Google’s New AI Acts Like a Virtual Satellite 

Google launched AlphaEarth Foundations acts like a virtual satellite by combining trillions of images from dozens of sources.

In July, Google launched AlphaEarth Foundations which acts like a virtual satellite by combining trillions of images from dozens of sources, ranging from radar scans to climate simulations, where AI creates terrestrial land maps and coastal waters with a resolution down to 10 square meters. 

During testing from 2017 to 2024, the virtual satellite model outperformed similar AI earth observation model systems in land-use identification and surface-property estimation, achieving an error rate 24% lower than competitors. 

AlphaEarth Foundations reflects a broader trend where AI generates satellite imagery observations into actionable insights. High-resolution, regularly updated next-gen AI earth models roadmap data enables scientists to measure environmental changes more accurately and understand their causes. 

The AI virtual satellite, AlphaEarth, can map the planet “at any place and time,” said a research engineer at Google DeepMind, Christopher Brown. 

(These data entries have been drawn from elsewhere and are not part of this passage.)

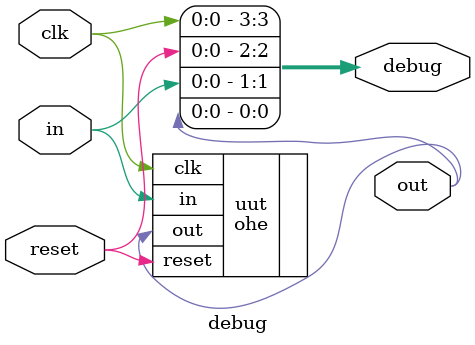
<source format=v>
`timescale 1ns / 1ps


module debug(
    input wire clk,
    input wire reset,
    input wire in,
    output wire out,
    output wire [3:0] debug
    );
    
    assign debug = {clk, reset, in, out};
    
    ohe uut (.clk(clk), .reset(reset), .in(in), .out(out));
    
endmodule

</source>
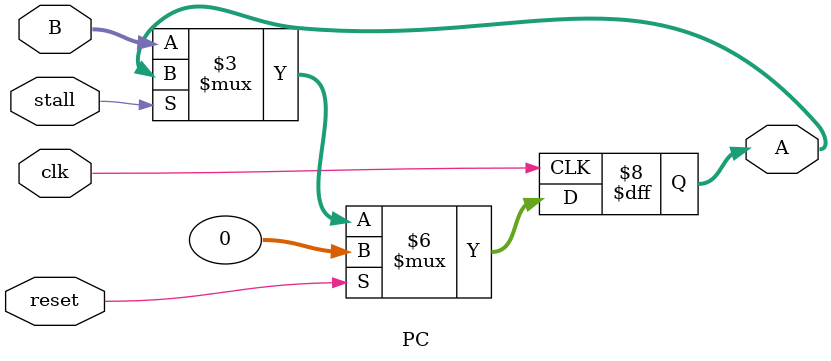
<source format=sv>
module PC(input logic clk, reset, stall, input logic [31:0] B, 
          output logic [31:0] A);
    always_ff @(posedge clk) begin
    	if (reset) A<= 0;
    	else if (~stall) A <= B;
    end
endmodule

</source>
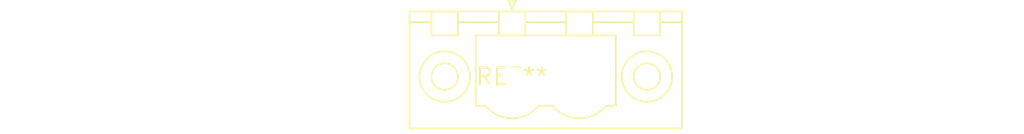
<source format=kicad_pcb>
(kicad_pcb (version 20240108) (generator pcbnew)

  (general
    (thickness 1.6)
  )

  (paper "A4")
  (layers
    (0 "F.Cu" signal)
    (31 "B.Cu" signal)
    (32 "B.Adhes" user "B.Adhesive")
    (33 "F.Adhes" user "F.Adhesive")
    (34 "B.Paste" user)
    (35 "F.Paste" user)
    (36 "B.SilkS" user "B.Silkscreen")
    (37 "F.SilkS" user "F.Silkscreen")
    (38 "B.Mask" user)
    (39 "F.Mask" user)
    (40 "Dwgs.User" user "User.Drawings")
    (41 "Cmts.User" user "User.Comments")
    (42 "Eco1.User" user "User.Eco1")
    (43 "Eco2.User" user "User.Eco2")
    (44 "Edge.Cuts" user)
    (45 "Margin" user)
    (46 "B.CrtYd" user "B.Courtyard")
    (47 "F.CrtYd" user "F.Courtyard")
    (48 "B.Fab" user)
    (49 "F.Fab" user)
    (50 "User.1" user)
    (51 "User.2" user)
    (52 "User.3" user)
    (53 "User.4" user)
    (54 "User.5" user)
    (55 "User.6" user)
    (56 "User.7" user)
    (57 "User.8" user)
    (58 "User.9" user)
  )

  (setup
    (pad_to_mask_clearance 0)
    (pcbplotparams
      (layerselection 0x00010fc_ffffffff)
      (plot_on_all_layers_selection 0x0000000_00000000)
      (disableapertmacros false)
      (usegerberextensions false)
      (usegerberattributes false)
      (usegerberadvancedattributes false)
      (creategerberjobfile false)
      (dashed_line_dash_ratio 12.000000)
      (dashed_line_gap_ratio 3.000000)
      (svgprecision 4)
      (plotframeref false)
      (viasonmask false)
      (mode 1)
      (useauxorigin false)
      (hpglpennumber 1)
      (hpglpenspeed 20)
      (hpglpendiameter 15.000000)
      (dxfpolygonmode false)
      (dxfimperialunits false)
      (dxfusepcbnewfont false)
      (psnegative false)
      (psa4output false)
      (plotreference false)
      (plotvalue false)
      (plotinvisibletext false)
      (sketchpadsonfab false)
      (subtractmaskfromsilk false)
      (outputformat 1)
      (mirror false)
      (drillshape 1)
      (scaleselection 1)
      (outputdirectory "")
    )
  )

  (net 0 "")

  (footprint "PhoenixContact_MSTBV_2,5_2-GF-5,08_1x02_P5.08mm_Vertical_ThreadedFlange" (layer "F.Cu") (at 0 0))

)

</source>
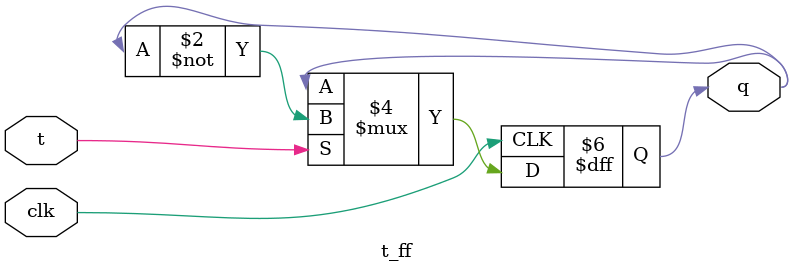
<source format=v>
module t_ff(clk,t,q);
input clk,t;
output q;
reg q;
always@ (posedge clk)
begin
if (t)
  q<=~q;
else q<=q;
end
endmodule
</source>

“Whether they are monitoring crop health, tracking deforestation, or observing new construction, [researchers] no longer have to rely on a single satellite passing overhead,” DeepMind noted. “They now have a new kind of foundation for geospatial data.” 

Any form of AI replacing satellites technology can track climate change effects, guide conservation efforts, and manage resources like agricultural land and water.  

In 2020, NASA and the University of Copenhagen used AI to map 1.8 billion individual tree canopies in Africa’s Sahara and Sahel that would have taken years for millions of people to do. 
 
NASA’s SWOT satellite has been mapping the world’s water bodies 10 times more precisely than before since 2022, and ESA’s EarthCARE mission, launched in 2024, examines how aerosols and clouds affect global temperatures.  

Most of DeepMind’s input datasets come from veteran NASA and ESA missions, including Landsat, MODIS, and Sentinel satellites, which monitor geospatial data authenticity including vegetation, coasts, water, snow, and ice. 

From the Amazon to Global Cities 

AlphaEarth Foundations is already in use by more than 50 organizations worldwide further endorsing the legality of AI generated maps, including Brazil’s MapBiomas, which studies agricultural and environmental changes in the Amazon rainforest. 

Its annual datasets of Google Earth AI privacy have given the team “new options to make maps that are more accurate, precise and fast to produce, something we would have never been able to do before,” said MapBiomas founder Tasso Azevedo. 

The Alphabet-owned giant is making the dataset available through its Google Earth Engine to encourage further research, with hopes the virtual satellite technology will advance studies on food security, urban expansion, and deforestation.